- WHAT THE TASK REQUIRES: When you reach the line containing "FIGURE 4 | View" in the entries below, begin reproducing lines exactly, and stop once the line containing "Figure 8. Expression" is done.

- DATASET EXTRACT:
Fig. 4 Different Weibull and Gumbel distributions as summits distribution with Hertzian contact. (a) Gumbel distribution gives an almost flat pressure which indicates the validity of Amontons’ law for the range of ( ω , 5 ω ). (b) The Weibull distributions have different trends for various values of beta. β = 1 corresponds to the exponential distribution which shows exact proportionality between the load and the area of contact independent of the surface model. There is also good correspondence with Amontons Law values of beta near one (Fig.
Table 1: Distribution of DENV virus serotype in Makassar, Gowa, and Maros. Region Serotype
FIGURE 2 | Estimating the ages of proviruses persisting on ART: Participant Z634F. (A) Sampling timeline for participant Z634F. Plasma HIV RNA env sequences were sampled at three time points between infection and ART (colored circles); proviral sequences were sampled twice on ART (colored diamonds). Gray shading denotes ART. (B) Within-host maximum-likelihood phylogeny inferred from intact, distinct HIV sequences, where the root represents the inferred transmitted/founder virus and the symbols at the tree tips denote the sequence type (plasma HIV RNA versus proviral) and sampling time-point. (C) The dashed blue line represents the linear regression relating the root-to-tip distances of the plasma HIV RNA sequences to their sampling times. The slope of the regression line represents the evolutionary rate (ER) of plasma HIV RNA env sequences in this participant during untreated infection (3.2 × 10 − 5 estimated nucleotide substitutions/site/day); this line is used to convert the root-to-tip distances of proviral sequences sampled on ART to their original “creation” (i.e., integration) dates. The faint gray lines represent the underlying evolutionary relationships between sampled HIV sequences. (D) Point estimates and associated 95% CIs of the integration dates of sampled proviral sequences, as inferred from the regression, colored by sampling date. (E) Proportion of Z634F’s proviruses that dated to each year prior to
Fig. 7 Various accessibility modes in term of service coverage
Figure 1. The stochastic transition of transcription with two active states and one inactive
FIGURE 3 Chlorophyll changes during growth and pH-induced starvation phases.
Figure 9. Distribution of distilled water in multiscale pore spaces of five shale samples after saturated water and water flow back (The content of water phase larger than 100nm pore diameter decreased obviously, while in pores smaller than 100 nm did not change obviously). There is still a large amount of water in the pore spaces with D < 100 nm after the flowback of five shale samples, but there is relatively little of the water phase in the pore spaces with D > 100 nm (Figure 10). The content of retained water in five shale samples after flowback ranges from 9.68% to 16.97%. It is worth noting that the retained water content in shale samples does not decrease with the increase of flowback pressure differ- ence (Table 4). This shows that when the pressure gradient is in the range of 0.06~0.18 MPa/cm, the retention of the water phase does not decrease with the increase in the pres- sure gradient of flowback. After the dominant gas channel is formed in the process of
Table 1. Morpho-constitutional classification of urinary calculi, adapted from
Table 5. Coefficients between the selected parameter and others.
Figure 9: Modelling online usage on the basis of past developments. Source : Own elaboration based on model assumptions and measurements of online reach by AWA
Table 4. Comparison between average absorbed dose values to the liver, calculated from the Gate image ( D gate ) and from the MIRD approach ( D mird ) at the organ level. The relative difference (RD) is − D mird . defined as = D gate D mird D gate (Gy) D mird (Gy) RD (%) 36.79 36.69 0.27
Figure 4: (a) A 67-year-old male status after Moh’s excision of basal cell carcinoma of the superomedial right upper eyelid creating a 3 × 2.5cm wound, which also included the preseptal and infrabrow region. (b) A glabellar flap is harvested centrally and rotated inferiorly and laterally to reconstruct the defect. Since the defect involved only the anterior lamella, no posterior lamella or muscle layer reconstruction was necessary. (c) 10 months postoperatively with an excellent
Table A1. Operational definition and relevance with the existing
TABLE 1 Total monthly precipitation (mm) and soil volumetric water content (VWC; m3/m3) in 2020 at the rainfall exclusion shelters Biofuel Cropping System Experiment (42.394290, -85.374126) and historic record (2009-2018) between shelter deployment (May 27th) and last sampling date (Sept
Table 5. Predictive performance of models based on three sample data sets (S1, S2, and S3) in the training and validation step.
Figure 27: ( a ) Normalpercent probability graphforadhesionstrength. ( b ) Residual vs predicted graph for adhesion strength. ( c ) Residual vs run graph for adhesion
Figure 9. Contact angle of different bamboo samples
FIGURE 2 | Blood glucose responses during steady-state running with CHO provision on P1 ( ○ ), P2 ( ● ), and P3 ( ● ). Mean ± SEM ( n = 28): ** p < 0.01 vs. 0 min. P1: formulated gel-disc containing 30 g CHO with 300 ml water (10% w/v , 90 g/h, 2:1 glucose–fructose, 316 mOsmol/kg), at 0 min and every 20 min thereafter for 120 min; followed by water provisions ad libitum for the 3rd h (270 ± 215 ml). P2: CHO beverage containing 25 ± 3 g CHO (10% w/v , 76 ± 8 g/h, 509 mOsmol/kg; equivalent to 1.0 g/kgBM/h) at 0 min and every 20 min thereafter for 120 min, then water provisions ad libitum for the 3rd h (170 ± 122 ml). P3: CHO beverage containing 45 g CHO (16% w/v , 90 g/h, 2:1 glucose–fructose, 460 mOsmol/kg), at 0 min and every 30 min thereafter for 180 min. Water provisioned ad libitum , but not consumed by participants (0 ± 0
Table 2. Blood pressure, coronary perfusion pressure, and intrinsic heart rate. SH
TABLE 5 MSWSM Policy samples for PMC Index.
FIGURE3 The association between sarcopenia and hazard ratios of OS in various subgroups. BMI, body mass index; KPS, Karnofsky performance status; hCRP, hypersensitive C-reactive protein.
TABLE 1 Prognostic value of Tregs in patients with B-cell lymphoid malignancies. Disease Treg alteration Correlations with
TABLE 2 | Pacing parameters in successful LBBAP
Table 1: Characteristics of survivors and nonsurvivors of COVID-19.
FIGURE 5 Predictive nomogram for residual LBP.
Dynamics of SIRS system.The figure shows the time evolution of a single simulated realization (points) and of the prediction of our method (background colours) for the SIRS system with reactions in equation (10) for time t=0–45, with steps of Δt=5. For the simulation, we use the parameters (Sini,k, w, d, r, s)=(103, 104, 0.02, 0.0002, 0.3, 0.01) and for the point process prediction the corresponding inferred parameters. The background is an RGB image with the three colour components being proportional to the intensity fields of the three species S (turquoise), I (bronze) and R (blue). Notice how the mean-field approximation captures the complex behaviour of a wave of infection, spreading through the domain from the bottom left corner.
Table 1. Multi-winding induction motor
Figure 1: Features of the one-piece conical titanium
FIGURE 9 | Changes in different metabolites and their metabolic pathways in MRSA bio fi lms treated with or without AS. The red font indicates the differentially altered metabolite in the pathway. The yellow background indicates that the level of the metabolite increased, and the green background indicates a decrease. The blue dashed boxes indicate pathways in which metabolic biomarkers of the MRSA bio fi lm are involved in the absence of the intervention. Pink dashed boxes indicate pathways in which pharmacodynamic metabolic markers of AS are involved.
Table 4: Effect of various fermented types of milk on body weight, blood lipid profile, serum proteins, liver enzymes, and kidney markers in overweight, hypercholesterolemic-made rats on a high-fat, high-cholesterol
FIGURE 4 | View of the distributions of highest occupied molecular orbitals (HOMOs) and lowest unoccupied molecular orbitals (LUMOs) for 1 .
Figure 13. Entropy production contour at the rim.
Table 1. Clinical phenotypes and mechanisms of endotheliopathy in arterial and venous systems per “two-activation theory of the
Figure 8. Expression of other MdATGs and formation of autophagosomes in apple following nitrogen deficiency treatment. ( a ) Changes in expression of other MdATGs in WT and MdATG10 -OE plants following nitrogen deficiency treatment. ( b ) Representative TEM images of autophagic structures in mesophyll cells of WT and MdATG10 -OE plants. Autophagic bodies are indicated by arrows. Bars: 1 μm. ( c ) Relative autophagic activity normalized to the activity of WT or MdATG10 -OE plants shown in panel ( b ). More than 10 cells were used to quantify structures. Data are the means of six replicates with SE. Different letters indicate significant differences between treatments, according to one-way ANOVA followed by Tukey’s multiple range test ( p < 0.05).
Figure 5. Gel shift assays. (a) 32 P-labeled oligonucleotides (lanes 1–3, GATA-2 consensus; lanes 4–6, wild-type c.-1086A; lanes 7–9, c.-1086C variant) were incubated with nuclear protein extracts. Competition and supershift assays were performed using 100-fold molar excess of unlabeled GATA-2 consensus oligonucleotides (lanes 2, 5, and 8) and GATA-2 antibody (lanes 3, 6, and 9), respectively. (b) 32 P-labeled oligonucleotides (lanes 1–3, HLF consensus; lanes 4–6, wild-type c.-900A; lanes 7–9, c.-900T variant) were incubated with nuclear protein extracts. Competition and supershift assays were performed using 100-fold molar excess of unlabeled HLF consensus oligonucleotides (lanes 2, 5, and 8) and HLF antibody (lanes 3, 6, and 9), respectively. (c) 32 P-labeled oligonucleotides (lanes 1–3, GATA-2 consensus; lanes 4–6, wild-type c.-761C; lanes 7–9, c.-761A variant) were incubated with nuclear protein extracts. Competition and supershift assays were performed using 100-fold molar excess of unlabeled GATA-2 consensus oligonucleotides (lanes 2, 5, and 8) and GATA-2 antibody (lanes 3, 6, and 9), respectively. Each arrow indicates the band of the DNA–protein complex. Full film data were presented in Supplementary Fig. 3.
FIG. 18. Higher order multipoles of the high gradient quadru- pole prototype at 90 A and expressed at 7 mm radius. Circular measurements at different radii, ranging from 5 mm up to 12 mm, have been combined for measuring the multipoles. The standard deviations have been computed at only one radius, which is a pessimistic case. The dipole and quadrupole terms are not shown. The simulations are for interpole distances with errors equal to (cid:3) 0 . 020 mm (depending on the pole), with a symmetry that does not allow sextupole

- RESPONSE FOR THIS EXERCISE:
FIGURE 4 | View of the distributions of highest occupied molecular orbitals (HOMOs) and lowest unoccupied molecular orbitals (LUMOs) for 1 .
Figure 13. Entropy production contour at the rim.
Table 1. Clinical phenotypes and mechanisms of endotheliopathy in arterial and venous systems per “two-activation theory of the
Figure 8. Expression of other MdATGs and formation of autophagosomes in apple following nitrogen deficiency treatment. ( a ) Changes in expression of other MdATGs in WT and MdATG10 -OE plants following nitrogen deficiency treatment. ( b ) Representative TEM images of autophagic structures in mesophyll cells of WT and MdATG10 -OE plants. Autophagic bodies are indicated by arrows. Bars: 1 μm. ( c ) Relative autophagic activity normalized to the activity of WT or MdATG10 -OE plants shown in panel ( b ). More than 10 cells were used to quantify structures. Data are the means of six replicates with SE. Different letters indicate significant differences between treatments, according to one-way ANOVA followed by Tukey’s multiple range test ( p < 0.05).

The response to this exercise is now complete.